Dieser Artikel ist in der eXperimenta erschienen (Ausgabe: Juni 2018)

Beastie Boys live auf dem Virgin-Festival 2007
Foto: Napalm filled tires (Jason)
Miles Davis sagte einmal über „Paul´s Boutique“, er könne das Album der Beastie Boys immer wieder hören, ohne dass er sich dabei langweilen würde. Und so geht es wohl vielen Hörern, auch mir. Drei Jahre, nachdem „Paul´s Boutique“ auf den Markt gekommen war, brachte ein Schulfreund das darauf folgende Album „Check Your Head“ von einem Schüleraustausch aus den USA mit, und eröffnete mir damit einen Kosmos, den ich mein Leben lang immer wieder aufsuchen werde: Das musikalische sowie lyrische Universum der Beastie Boys. Nachdem ich den atemberaubenden Melodien, Samples, live im Studio eingespielten Stücken und den cleveren Reimen auf „Check Your Head“ monatelang intensiv gelauscht hatte, entdeckte ich beim lokalen Musikhändler in der Kleinstadt, wo ich aufwuchs, ein ausrangiertes Exemplar von „Paul´s Boutique“. Für eine Handvoll D-Mark erwarb ich den 1989 erschienenen, vermeintlichen Ladenhüter. Fortan rotierte die LP auf meinem Plattenteller und begleitete mich im Frühling des Jahres 1992 durch eine heftige, fiebrige Grippe.
Da ich den Tonträger in jener Zeit mit der Influenza assoziierte, die mich erwischt hatte, legte ich ihn zunächst beiseite und wartete ungeduldig auf eine neue Platte von den drei Rappern mit jüdischen Wurzeln aus Brooklyn, New York. Eine solche sollte indes erst im Mai 1994 das Licht der Welt erblicken und auf den Namen „Ill Communication“ hören.
Während ich sehnlichst auf das vierte Studioalbum des Trios hin fieberte, ergab es sich, dass ich ihr Meisterwerk von 1989 öfter anhörte und dabei auf immer neue Ebenen, Texturen, Schichten stieß. Da das Internet in seinen Kinderschuhen steckte, waren Musikfans auf Printmagazine und Fernsehbeiträge angewiesen, um die erwünschten Informationen zu erhalten. Auf den TV-Sendern „VIVA“ und „MTV“ wurden anlässlich des Erfolges von „Check Your Head“ auch Videos aus der „Paul´s Boutique“-Ära gezeigt, deren im Stil der 1970er Jahre gestaltete Ästhetik mich in ihren Bann zog.

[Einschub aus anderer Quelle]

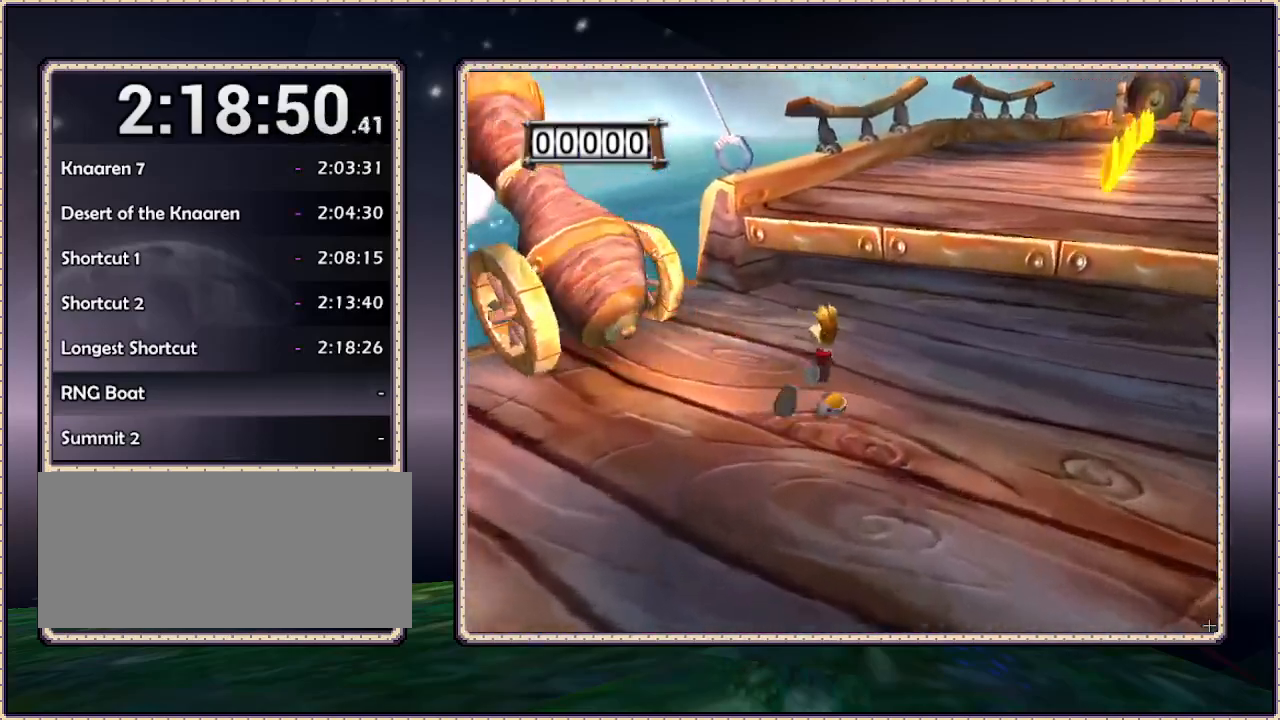
{"buttons": ["DPAD_UP", "DPAD_RIGHT"], "events": [[217, "CIRCLE", "down"], [317, "CIRCLE", "up"]]}
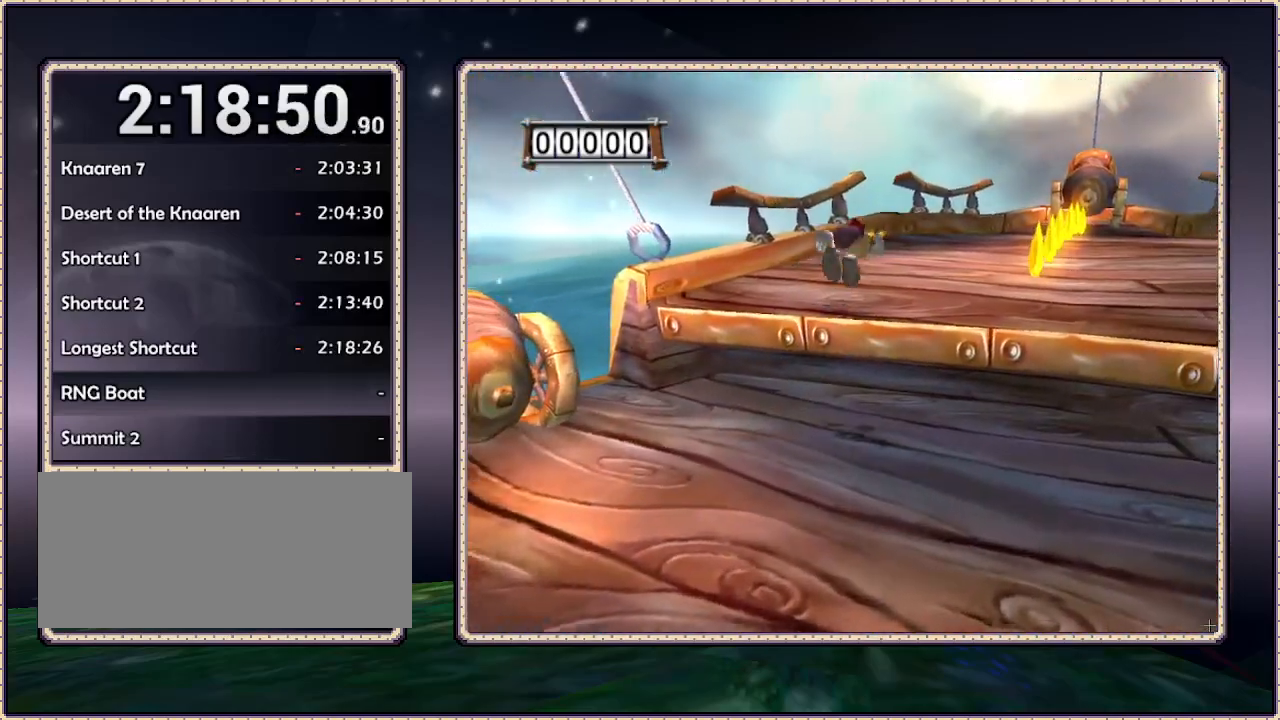
{"buttons": ["DPAD_UP", "DPAD_RIGHT"], "events": [[200, "DPAD_UP", "up"], [367, "DPAD_UP", "down"]]}
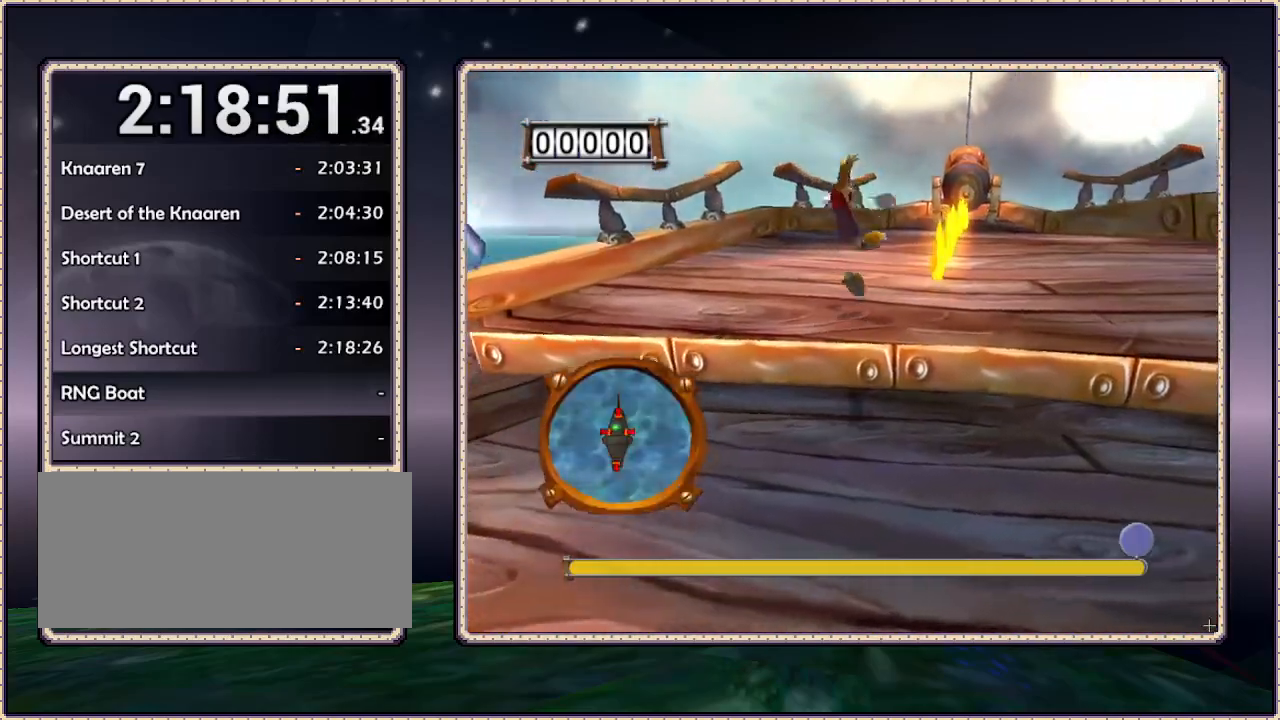
{"buttons": ["DPAD_UP"], "events": [[217, "DPAD_RIGHT", "up"]]}
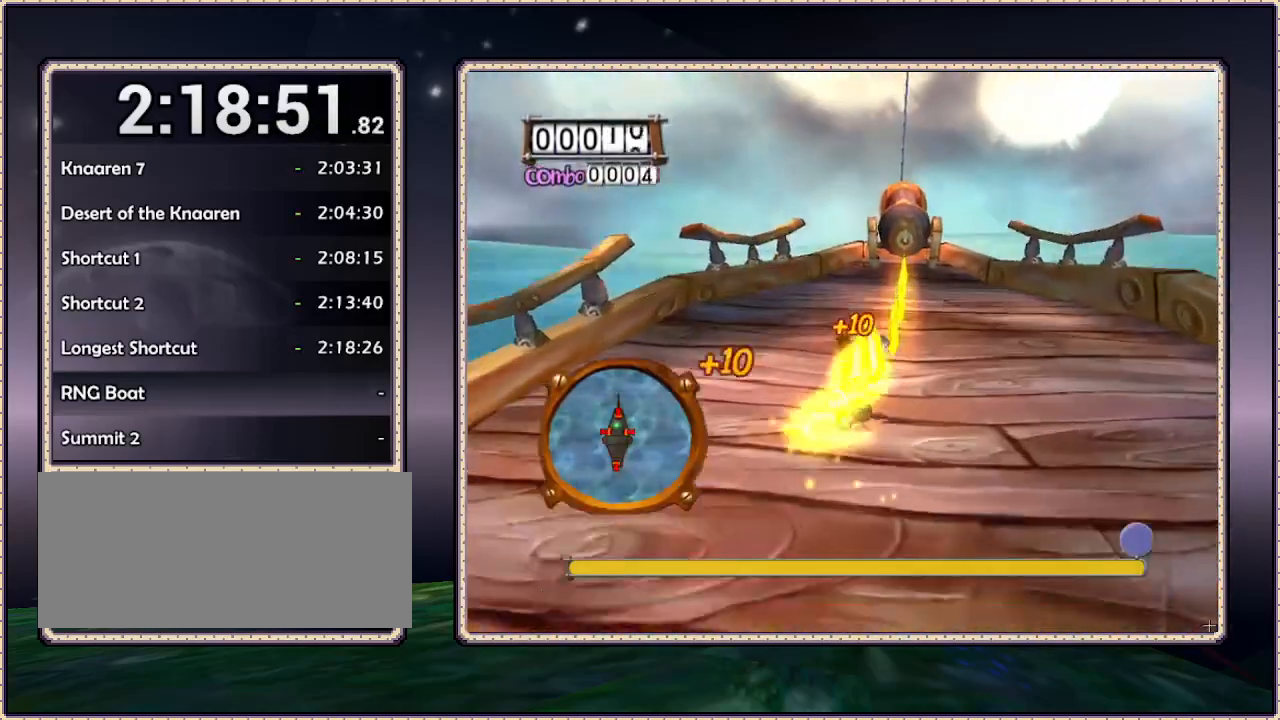
{"buttons": ["DPAD_DOWN"], "events": [[333, "DPAD_RIGHT", "down"], [350, "DPAD_UP", "up"], [450, "DPAD_DOWN", "down"], [450, "DPAD_RIGHT", "up"]]}
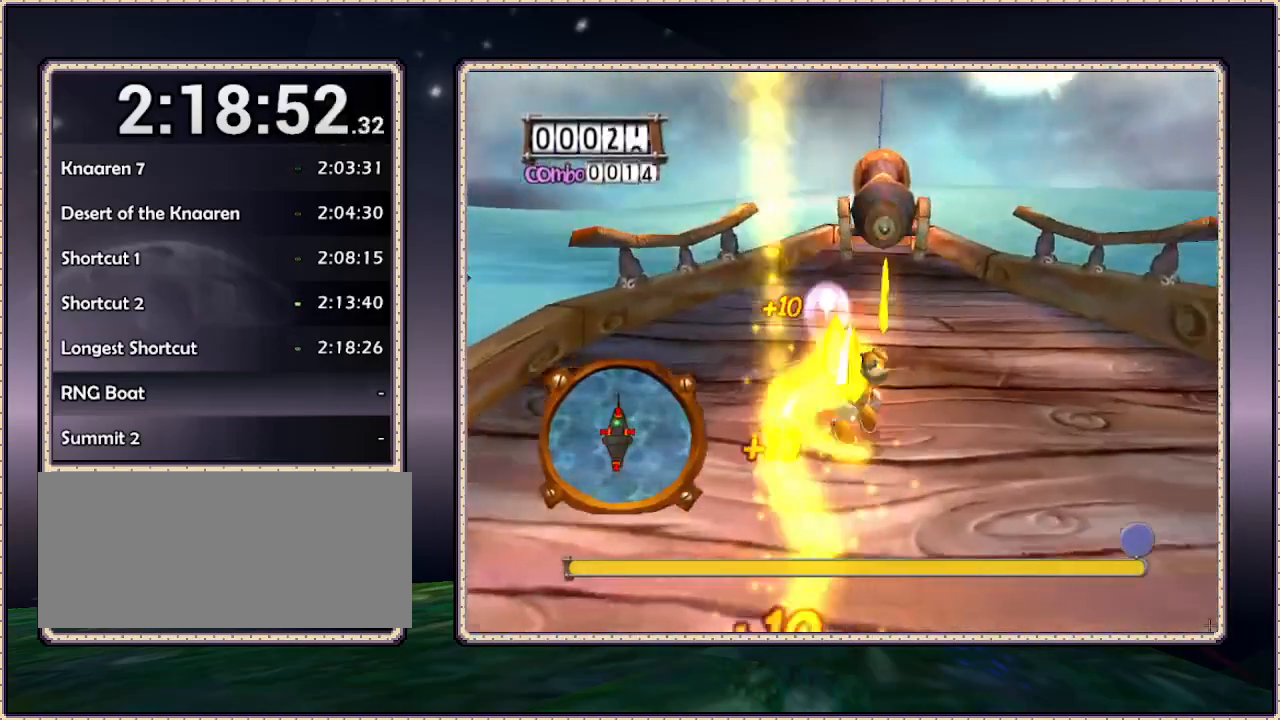
{"buttons": ["DPAD_DOWN"], "events": []}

Mittelpunkt jener Musikfilme war der sogenannte „G-Spot“, eine Villa in Los Angeles, welche von den Rappern und ihrer Crew angemietet worden war. Das Anwesen gehörte dem Filmproduzenten und Regisseur Alex Grasshoff und seiner Frau Marylin, besser bekannt unter ihrem Bühnennamen Madilyn Clark. Stars, wie der Schauspieler Bill Murray und der Rockmusiker Jon Bon Jovi, gehörten zu den ehemaligen Mietern des mit einem goldenen G dekorierten Hauses. In Anlehnung an den 1975er Blaxploitation-Film „Dolomite“ reimen die Beastie Boys auf ihrem Track „What comes around“:„Clean B, cleaning the G spot / You know that we’ve got / The dolomite house and you have not“. In den Kleiderschränken der Grasshoff-Villa stießen Michael Diamond, alias Mike D., Adam Horovitz, alias Adrock, und Adam Yauch, alias MCA, auf Kostüme im Siebziger-Jahre-Chic, die für Videos wie „Hey Ladies“ verwendet wurden. Jene passten auch zu den ebenfalls oftmals aus der Dekade stammenden, auf „Paul´s Boutique“ zu findenden Funk-, Soul- und Rocksamples.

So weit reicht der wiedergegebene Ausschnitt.